Faltering Point 2: Overlooking the complementary probability strategy
Many students attempt to directly count all cases where the product is even (even×odd, odd×even, even×even), which is more complex and error-prone. They miss that using the complement (finding when the product is odd, then subtracting from 1) is much simpler since a product is odd only when both numbers are odd.

Errors while executing the approach

Faltering Point 1: Incorrectly categorizing 0 as odd
Some students mistakenly classify 0 as an odd number, leading them to count 6 odd numbers \(\{0,1,3,5,7,9\}\) instead of the correct 5 odd numbers \(\{1,3,5,7,9\}\). This changes their probability calculation to \(\frac{6}{10} \times \frac{6}{10} = \frac{36}{100} = \frac{9}{25}\) instead of the correct \(\frac{1}{2} \times \frac{1}{2} = \frac{1}{4}\).
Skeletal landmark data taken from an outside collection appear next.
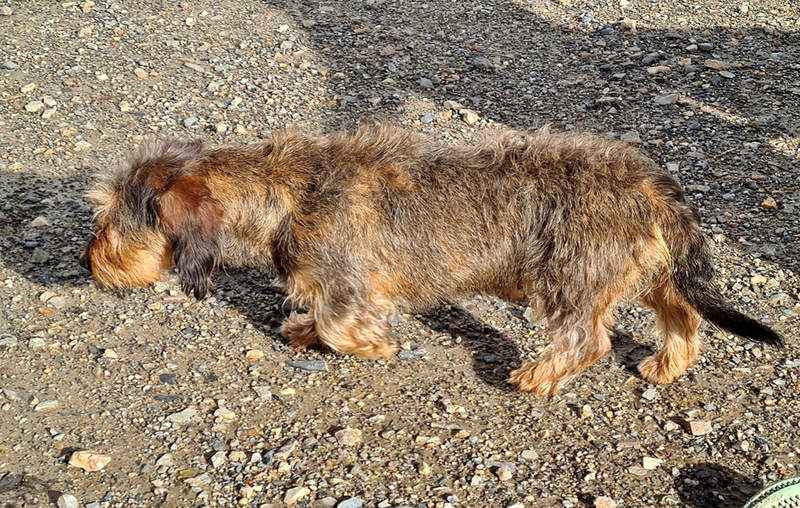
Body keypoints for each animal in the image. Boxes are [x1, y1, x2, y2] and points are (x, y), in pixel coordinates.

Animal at [79, 124, 783, 395]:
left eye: (110, 220)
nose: (90, 265)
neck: (281, 192)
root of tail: (650, 180)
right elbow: (318, 317)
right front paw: (304, 331)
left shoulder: (346, 280)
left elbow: (342, 322)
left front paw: (371, 345)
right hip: (646, 268)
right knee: (683, 312)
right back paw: (668, 362)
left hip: (571, 275)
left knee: (589, 338)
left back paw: (537, 374)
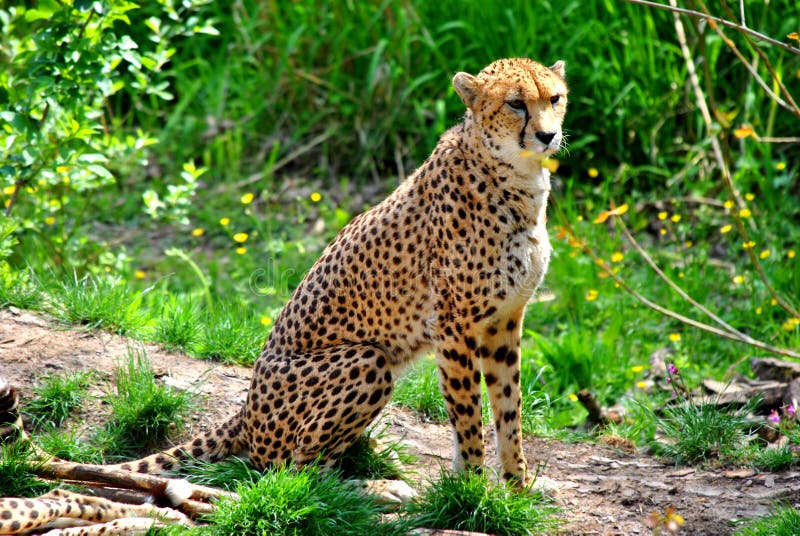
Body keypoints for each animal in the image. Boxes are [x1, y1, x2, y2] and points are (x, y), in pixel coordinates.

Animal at [0, 56, 568, 534]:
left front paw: (518, 487)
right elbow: (469, 418)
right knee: (290, 475)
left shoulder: (504, 323)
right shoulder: (455, 327)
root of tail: (247, 407)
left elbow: (509, 412)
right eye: (515, 103)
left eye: (555, 98)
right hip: (366, 360)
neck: (517, 178)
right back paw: (376, 489)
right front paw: (474, 494)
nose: (548, 134)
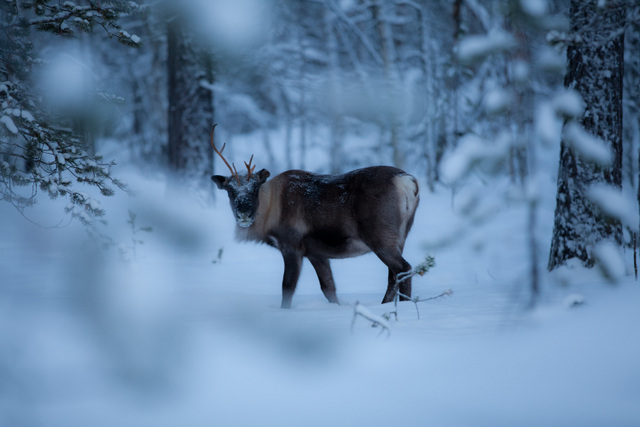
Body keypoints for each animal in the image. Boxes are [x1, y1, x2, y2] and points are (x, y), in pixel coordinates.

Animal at [209, 125, 419, 309]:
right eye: (229, 190)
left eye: (255, 188)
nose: (243, 214)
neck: (270, 213)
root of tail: (407, 182)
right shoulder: (316, 252)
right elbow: (329, 288)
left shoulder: (292, 245)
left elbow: (287, 287)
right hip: (401, 237)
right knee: (393, 276)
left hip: (380, 237)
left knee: (404, 269)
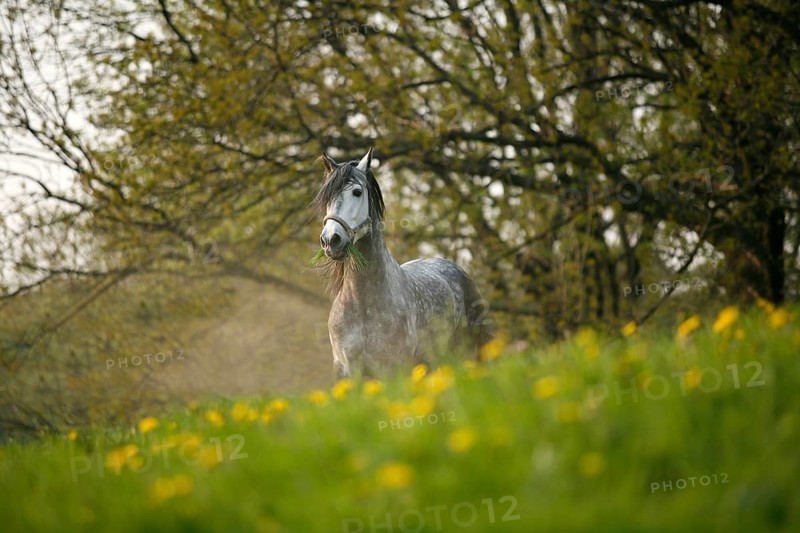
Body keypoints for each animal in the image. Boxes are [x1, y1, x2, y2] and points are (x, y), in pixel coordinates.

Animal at [311, 147, 492, 380]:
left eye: (357, 192)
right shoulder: (348, 371)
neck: (363, 303)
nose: (330, 240)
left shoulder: (392, 369)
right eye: (327, 196)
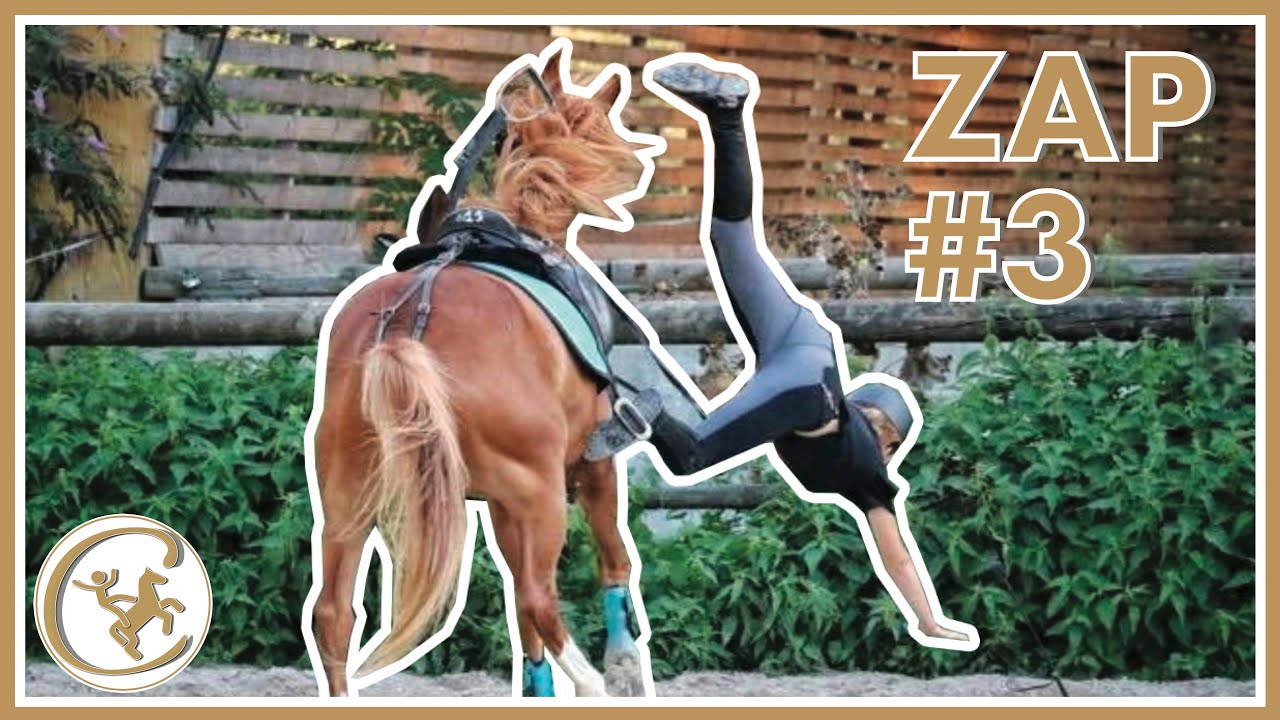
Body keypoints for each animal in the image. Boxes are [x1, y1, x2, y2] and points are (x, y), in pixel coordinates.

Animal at [305, 45, 657, 698]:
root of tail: (404, 331)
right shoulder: (594, 465)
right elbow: (612, 562)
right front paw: (624, 665)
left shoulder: (497, 502)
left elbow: (521, 613)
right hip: (543, 497)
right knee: (543, 597)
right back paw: (594, 683)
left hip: (347, 499)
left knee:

Faltering Point 2: Arithmetic errors in fraction operations
Students may correctly identify that \(\mathrm{P(both\,odd)} = \frac{1}{2} \times \frac{1}{2} = \frac{1}{4}\), but then make errors when computing \(1 - \frac{1}{4}\). Common mistakes include getting \(\frac{4}{4} - \frac{1}{4} = \frac{4}{3}\) (incorrect subtraction) or confusing the final fraction conversion.

Errors while selecting the answer

Faltering Point 1: Selecting the complement probability instead of the desired probability
After correctly calculating \(\mathrm{P(both\,odd)} = \frac{1}{4}\), some students mistakenly select \(\frac{1}{4}\) (answer choice B) as their final answer, forgetting that they need to subtract this from 1 to get \(\mathrm{P(product\,is\,even)} = \frac{3}{4}\). They solve the complement correctly but forget the final step of the complementary approach.